▶ Exercise description:
Every line below from the one with "Najem prostora za zabavo" through the one with "herramienta fundamental para el" should be retyped exactly, both ends included; no other lines and no pictures.

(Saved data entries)
════════════════

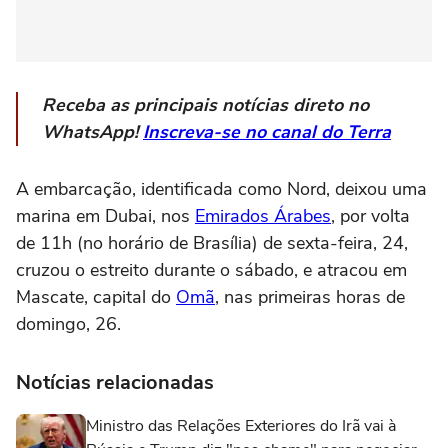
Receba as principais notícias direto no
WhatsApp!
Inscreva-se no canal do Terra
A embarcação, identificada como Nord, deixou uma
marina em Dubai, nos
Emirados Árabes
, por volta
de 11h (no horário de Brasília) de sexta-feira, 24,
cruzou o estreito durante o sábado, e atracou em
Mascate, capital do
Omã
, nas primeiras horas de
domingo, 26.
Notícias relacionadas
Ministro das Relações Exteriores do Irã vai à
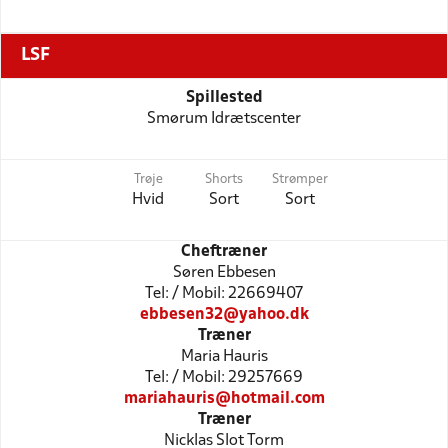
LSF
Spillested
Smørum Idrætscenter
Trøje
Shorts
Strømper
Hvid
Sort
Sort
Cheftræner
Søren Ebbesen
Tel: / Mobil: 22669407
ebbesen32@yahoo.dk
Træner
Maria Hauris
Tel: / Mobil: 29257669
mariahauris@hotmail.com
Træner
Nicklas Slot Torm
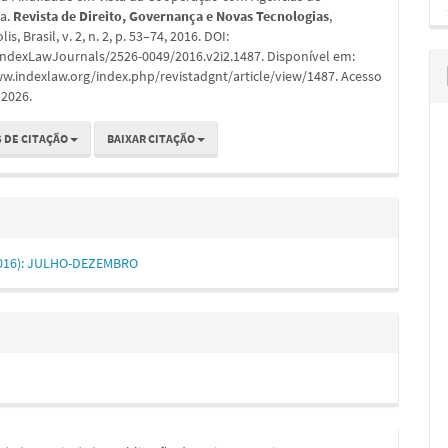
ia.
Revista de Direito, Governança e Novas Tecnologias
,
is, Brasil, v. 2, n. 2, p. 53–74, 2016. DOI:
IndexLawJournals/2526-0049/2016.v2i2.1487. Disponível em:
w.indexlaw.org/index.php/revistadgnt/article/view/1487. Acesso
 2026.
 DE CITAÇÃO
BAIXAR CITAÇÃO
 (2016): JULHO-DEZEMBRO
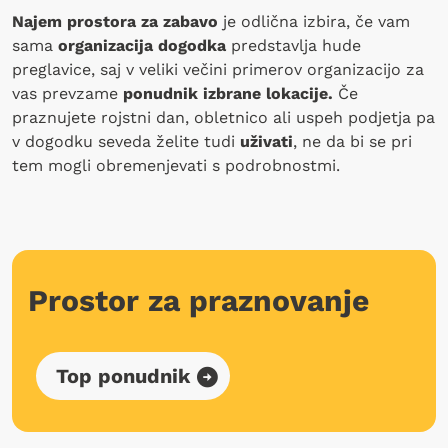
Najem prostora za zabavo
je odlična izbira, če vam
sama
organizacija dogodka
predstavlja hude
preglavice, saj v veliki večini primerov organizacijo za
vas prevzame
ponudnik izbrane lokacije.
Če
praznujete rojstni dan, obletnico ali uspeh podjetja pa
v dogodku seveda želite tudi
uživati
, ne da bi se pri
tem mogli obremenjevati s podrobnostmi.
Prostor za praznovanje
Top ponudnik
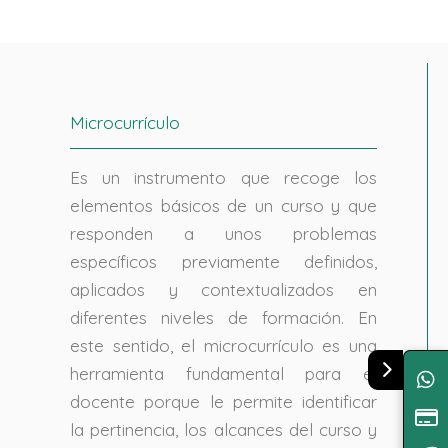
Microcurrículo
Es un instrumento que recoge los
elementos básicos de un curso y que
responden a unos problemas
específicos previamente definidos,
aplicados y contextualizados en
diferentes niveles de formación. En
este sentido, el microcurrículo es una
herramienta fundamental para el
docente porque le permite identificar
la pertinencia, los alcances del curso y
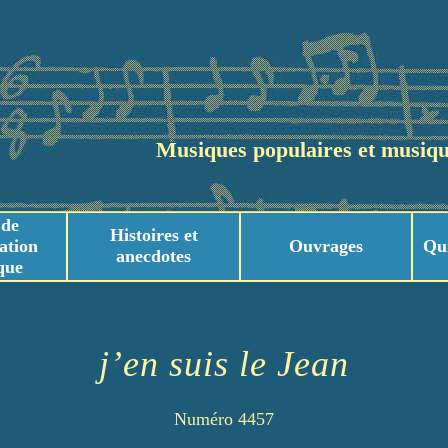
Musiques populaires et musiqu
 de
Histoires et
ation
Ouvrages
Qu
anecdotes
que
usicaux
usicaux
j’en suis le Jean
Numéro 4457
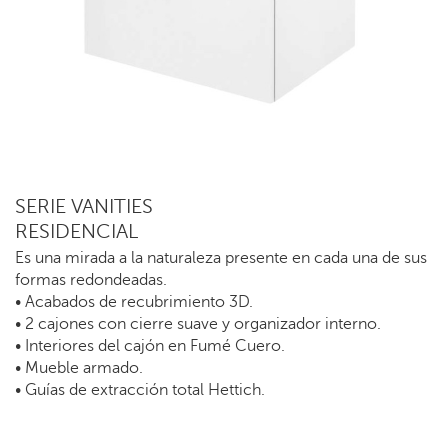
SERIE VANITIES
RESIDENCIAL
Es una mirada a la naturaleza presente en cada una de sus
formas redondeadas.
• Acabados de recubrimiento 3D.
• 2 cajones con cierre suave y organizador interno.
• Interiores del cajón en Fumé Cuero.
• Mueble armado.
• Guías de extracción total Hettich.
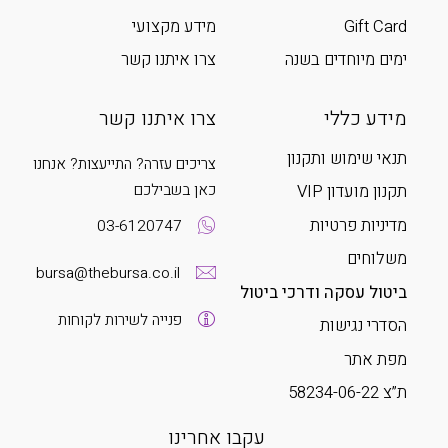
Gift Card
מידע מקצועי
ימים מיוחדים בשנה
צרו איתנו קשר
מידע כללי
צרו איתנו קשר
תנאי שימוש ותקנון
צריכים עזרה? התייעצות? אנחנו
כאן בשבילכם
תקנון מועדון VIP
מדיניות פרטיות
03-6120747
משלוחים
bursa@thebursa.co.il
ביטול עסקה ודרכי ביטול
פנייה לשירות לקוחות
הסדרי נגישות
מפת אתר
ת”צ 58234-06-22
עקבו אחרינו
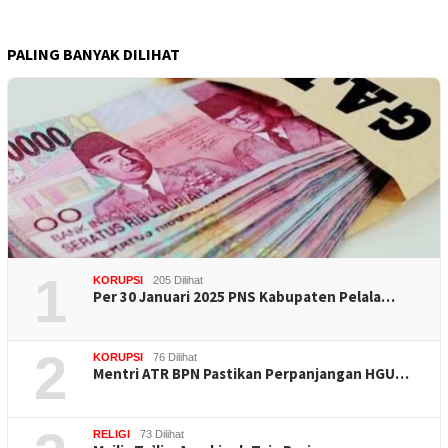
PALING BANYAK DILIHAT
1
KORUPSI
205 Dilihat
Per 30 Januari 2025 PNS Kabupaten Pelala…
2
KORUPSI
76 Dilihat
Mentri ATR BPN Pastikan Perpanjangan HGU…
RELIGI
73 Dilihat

════════════════

▶ Solution to the problem:
Najem prostora za zabavo
je odlična izbira, če vam
sama
organizacija dogodka
predstavlja hude
preglavice, saj v veliki večini primerov organizacijo za
vas prevzame
ponudnik izbrane lokacije.
Če
praznujete rojstni dan, obletnico ali uspeh podjetja pa
v dogodku seveda želite tudi
uživati
, ne da bi se pri
tem mogli obremenjevati s podrobnostmi.
Prostor za praznovanje
Top ponudnik
Microcurrículo
Es un instrumento que recoge los
elementos básicos de un curso y que
responden a unos problemas
específicos previamente definidos,
aplicados y contextualizados en
diferentes niveles de formación. En
este sentido, el microcurrículo es una
herramienta fundamental para el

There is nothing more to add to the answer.